* **INSTRUCTIONS TO FOLLOW**: Each line from the one containing "Left Socialist Party and SAP set" through the final line below must be reproduced exactly, and no others.
_____
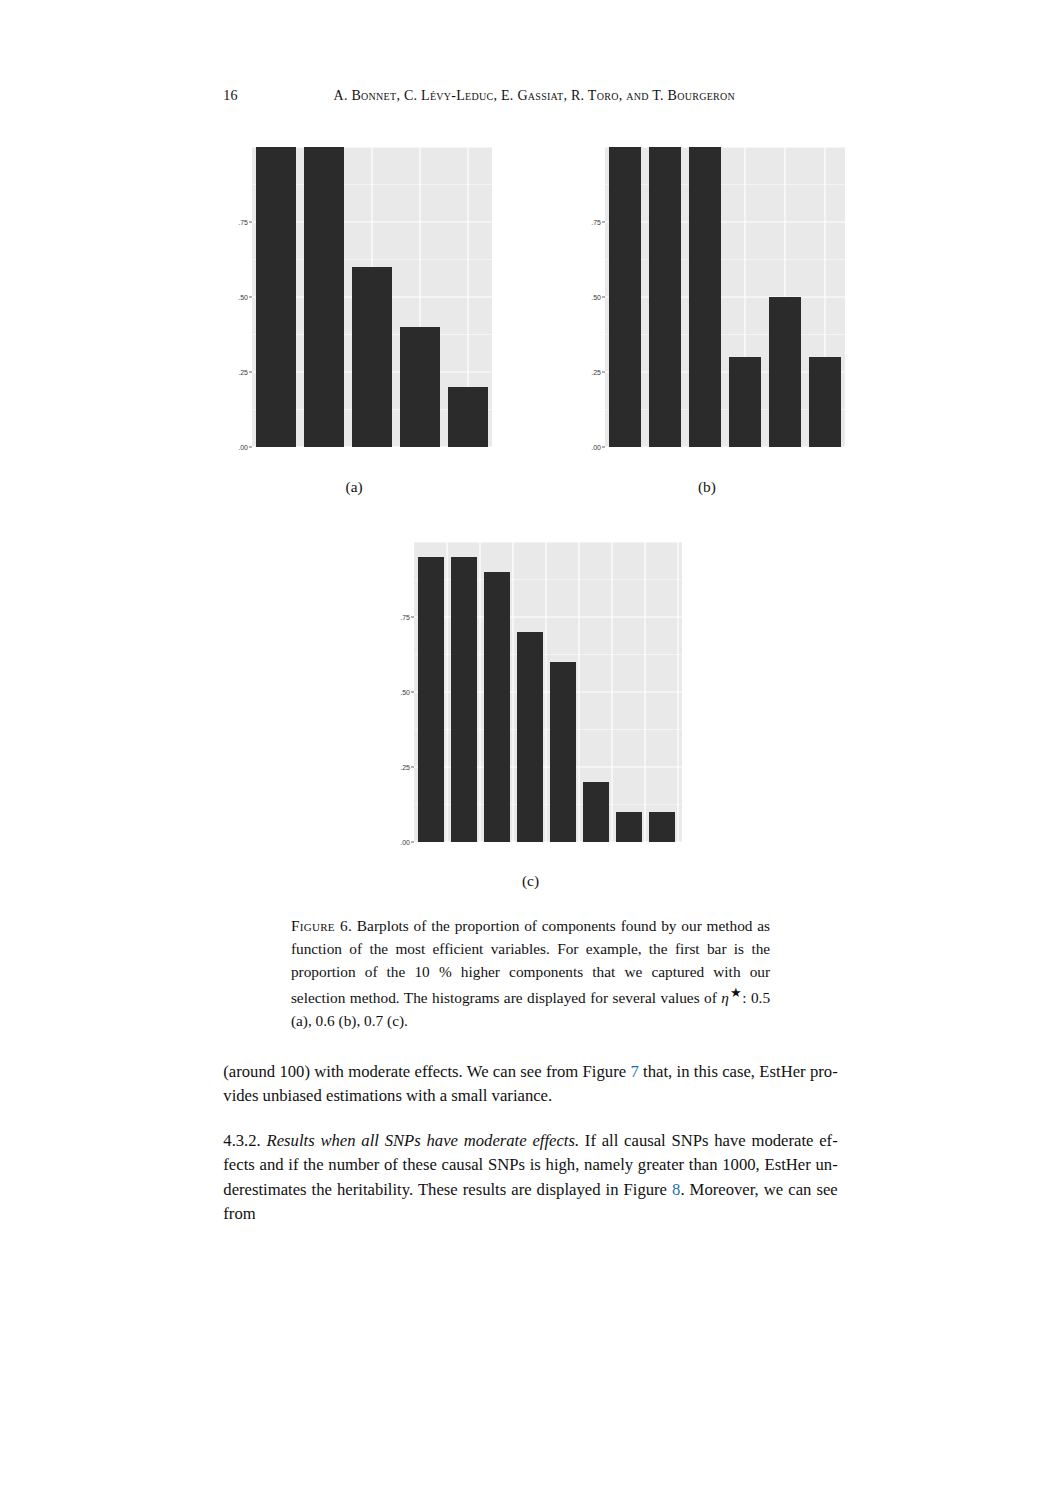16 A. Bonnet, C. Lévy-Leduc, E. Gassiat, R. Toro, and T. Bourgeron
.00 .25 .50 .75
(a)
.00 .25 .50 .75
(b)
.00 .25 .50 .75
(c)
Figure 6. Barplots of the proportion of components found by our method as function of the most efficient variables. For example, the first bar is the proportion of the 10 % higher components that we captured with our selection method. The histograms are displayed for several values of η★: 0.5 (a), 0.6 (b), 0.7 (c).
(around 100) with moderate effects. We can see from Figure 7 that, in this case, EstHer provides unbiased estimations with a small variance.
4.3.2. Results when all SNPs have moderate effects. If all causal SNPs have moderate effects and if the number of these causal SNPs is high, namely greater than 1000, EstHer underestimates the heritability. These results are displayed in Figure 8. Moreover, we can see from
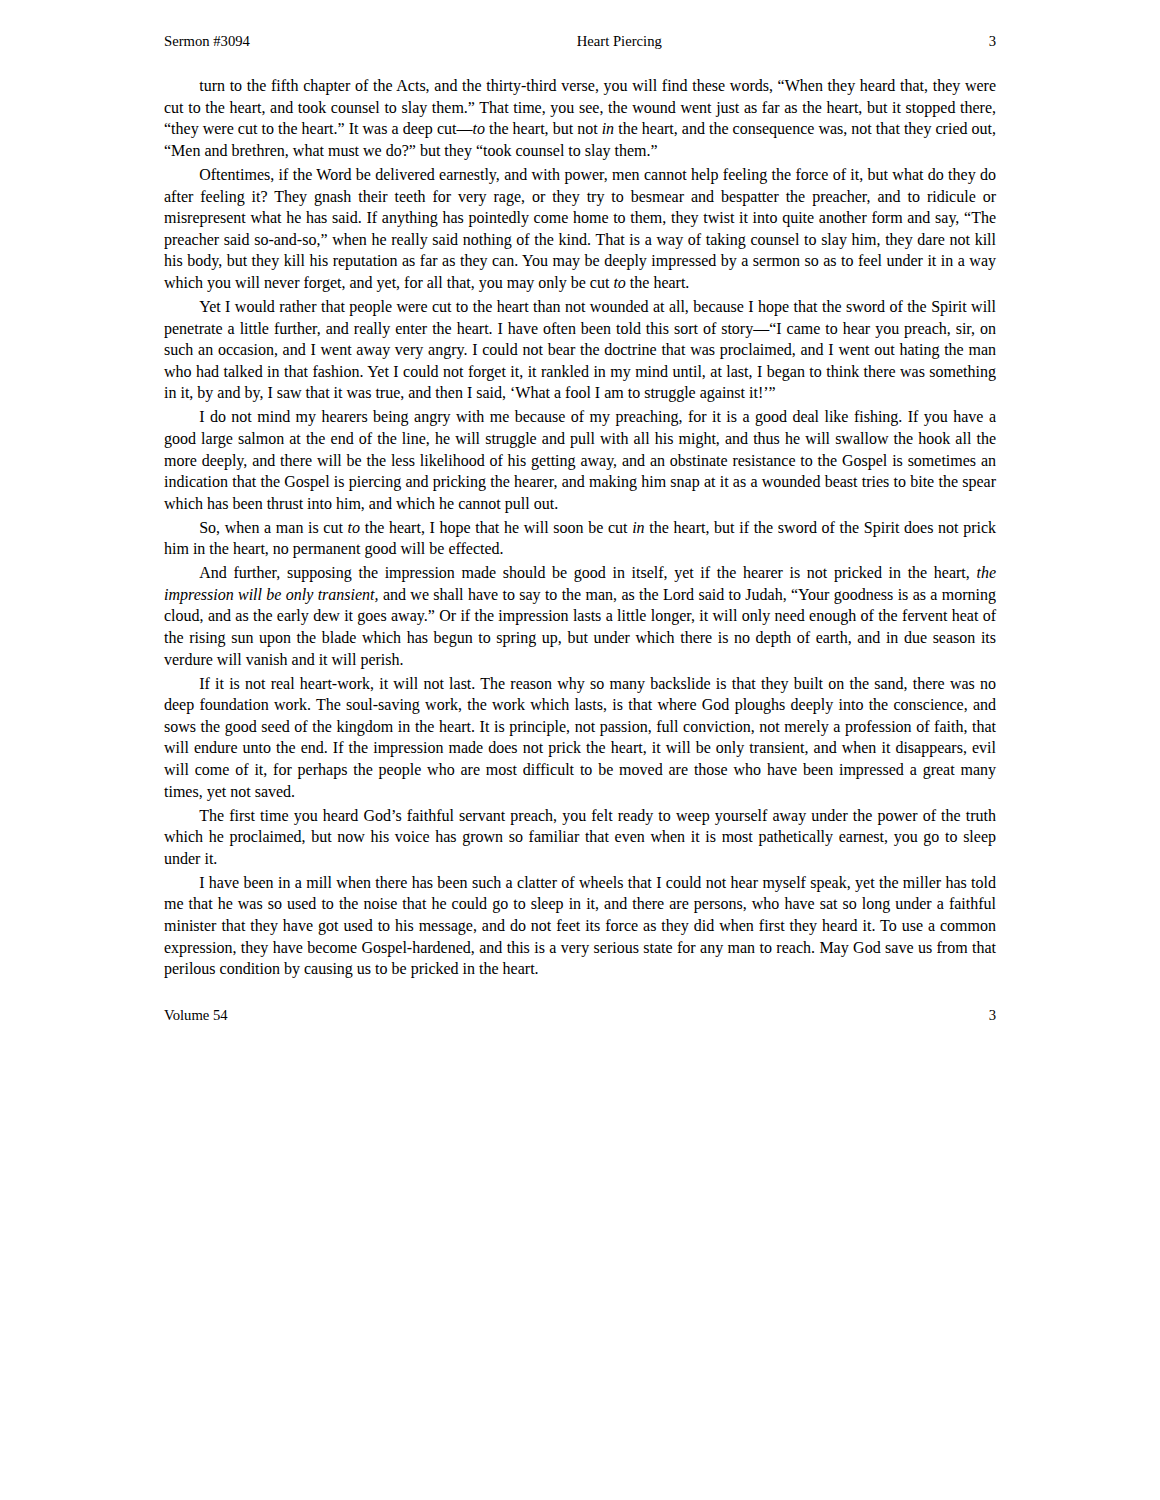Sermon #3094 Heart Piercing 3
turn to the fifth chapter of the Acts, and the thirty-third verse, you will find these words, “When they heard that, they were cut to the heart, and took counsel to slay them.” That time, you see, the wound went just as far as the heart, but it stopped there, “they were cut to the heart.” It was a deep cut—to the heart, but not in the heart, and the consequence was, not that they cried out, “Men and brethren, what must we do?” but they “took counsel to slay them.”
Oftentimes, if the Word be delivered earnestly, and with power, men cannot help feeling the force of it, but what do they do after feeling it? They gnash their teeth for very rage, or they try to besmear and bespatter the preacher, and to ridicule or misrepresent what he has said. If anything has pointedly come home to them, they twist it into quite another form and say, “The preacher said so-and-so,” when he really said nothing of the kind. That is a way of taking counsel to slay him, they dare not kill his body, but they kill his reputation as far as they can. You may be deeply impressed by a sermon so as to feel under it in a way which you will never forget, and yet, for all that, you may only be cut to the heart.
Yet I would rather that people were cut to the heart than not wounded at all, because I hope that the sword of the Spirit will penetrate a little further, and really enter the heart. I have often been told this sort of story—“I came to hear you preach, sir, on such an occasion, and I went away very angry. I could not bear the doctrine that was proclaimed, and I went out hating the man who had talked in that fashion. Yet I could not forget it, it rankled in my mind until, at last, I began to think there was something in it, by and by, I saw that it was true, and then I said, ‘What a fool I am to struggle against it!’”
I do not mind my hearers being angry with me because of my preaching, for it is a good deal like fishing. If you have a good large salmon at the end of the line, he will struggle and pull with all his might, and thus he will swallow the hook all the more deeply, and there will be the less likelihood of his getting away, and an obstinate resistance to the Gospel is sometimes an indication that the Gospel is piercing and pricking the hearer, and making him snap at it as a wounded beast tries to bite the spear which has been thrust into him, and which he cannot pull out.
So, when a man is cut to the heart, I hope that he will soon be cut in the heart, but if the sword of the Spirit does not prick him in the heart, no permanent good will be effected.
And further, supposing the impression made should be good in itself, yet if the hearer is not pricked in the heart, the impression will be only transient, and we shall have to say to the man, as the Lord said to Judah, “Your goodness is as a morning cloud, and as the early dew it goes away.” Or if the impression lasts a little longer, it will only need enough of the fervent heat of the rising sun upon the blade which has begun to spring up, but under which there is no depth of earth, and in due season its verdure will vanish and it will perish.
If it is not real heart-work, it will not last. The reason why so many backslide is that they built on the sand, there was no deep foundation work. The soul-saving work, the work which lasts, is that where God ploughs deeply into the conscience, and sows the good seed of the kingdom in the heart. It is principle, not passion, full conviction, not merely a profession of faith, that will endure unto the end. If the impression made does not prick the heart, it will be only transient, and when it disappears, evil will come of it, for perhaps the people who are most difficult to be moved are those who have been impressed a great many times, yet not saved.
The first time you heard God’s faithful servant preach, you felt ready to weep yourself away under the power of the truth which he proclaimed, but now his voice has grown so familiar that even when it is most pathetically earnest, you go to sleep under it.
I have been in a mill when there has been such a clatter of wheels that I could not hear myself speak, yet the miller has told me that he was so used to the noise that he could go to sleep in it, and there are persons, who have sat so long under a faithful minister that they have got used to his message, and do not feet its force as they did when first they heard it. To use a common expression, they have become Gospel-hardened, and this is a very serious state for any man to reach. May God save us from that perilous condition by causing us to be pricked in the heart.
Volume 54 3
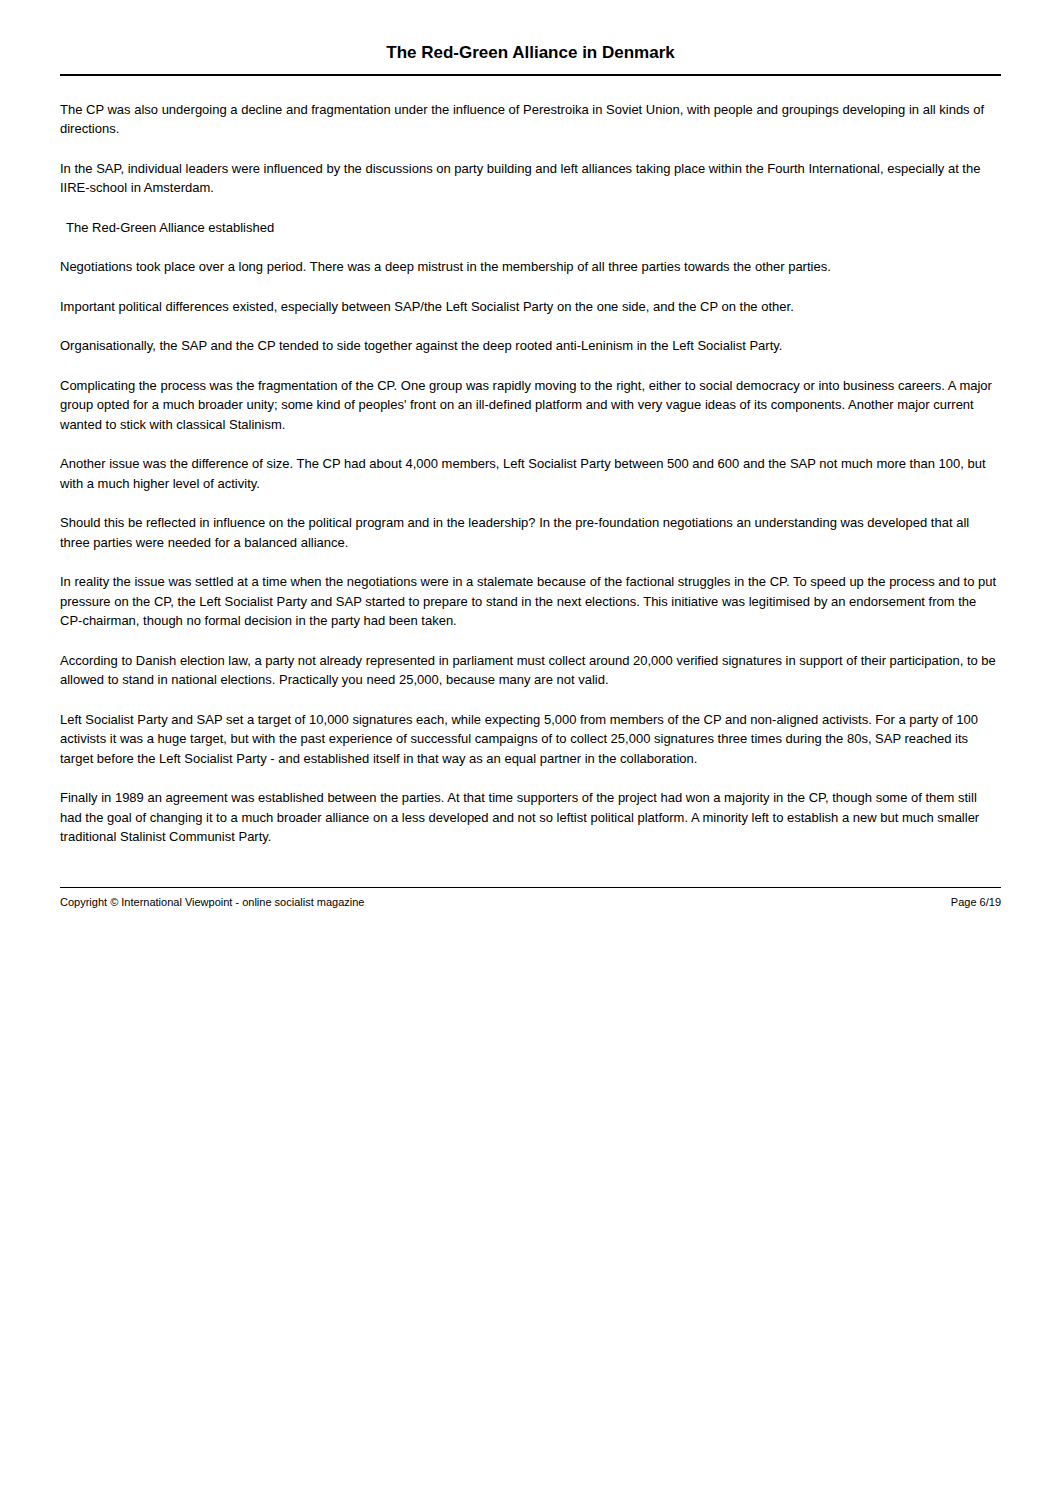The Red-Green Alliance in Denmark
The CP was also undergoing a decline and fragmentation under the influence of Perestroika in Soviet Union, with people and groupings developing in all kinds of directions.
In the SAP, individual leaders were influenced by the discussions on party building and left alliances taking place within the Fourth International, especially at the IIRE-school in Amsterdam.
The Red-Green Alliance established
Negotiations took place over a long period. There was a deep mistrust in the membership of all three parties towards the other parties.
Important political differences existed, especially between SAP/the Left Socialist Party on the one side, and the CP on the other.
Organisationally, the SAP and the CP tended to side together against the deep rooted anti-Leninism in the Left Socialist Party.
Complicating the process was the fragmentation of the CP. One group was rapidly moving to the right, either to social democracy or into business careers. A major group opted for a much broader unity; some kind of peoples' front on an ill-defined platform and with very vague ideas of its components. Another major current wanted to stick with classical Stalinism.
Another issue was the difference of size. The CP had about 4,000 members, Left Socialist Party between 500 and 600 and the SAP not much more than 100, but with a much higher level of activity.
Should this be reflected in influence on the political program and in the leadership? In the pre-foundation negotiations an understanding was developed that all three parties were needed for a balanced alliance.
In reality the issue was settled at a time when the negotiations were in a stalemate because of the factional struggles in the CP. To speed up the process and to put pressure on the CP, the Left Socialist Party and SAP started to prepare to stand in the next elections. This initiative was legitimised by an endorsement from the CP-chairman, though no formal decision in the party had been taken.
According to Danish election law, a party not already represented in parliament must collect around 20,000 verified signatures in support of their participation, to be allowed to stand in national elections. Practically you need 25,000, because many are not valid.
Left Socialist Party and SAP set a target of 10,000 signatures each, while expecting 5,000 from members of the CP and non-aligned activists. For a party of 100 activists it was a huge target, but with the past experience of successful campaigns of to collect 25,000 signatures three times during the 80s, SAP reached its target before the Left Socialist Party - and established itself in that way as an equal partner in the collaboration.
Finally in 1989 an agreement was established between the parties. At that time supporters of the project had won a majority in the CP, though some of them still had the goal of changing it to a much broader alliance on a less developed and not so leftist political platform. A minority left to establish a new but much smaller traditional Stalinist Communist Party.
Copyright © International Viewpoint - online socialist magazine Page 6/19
_____
* **TASK ANSWER**:
Left Socialist Party and SAP set a target of 10,000 signatures each, while expecting 5,000 from members of the CP and non-aligned activists. For a party of 100 activists it was a huge target, but with the past experience of successful campaigns of to collect 25,000 signatures three times during the 80s, SAP reached its target before the Left Socialist Party - and established itself in that way as an equal partner in the collaboration.
Finally in 1989 an agreement was established between the parties. At that time supporters of the project had won a majority in the CP, though some of them still had the goal of changing it to a much broader alliance on a less developed and not so leftist political platform. A minority left to establish a new but much smaller traditional Stalinist Communist Party.
Copyright © International Viewpoint - online socialist magazine Page 6/19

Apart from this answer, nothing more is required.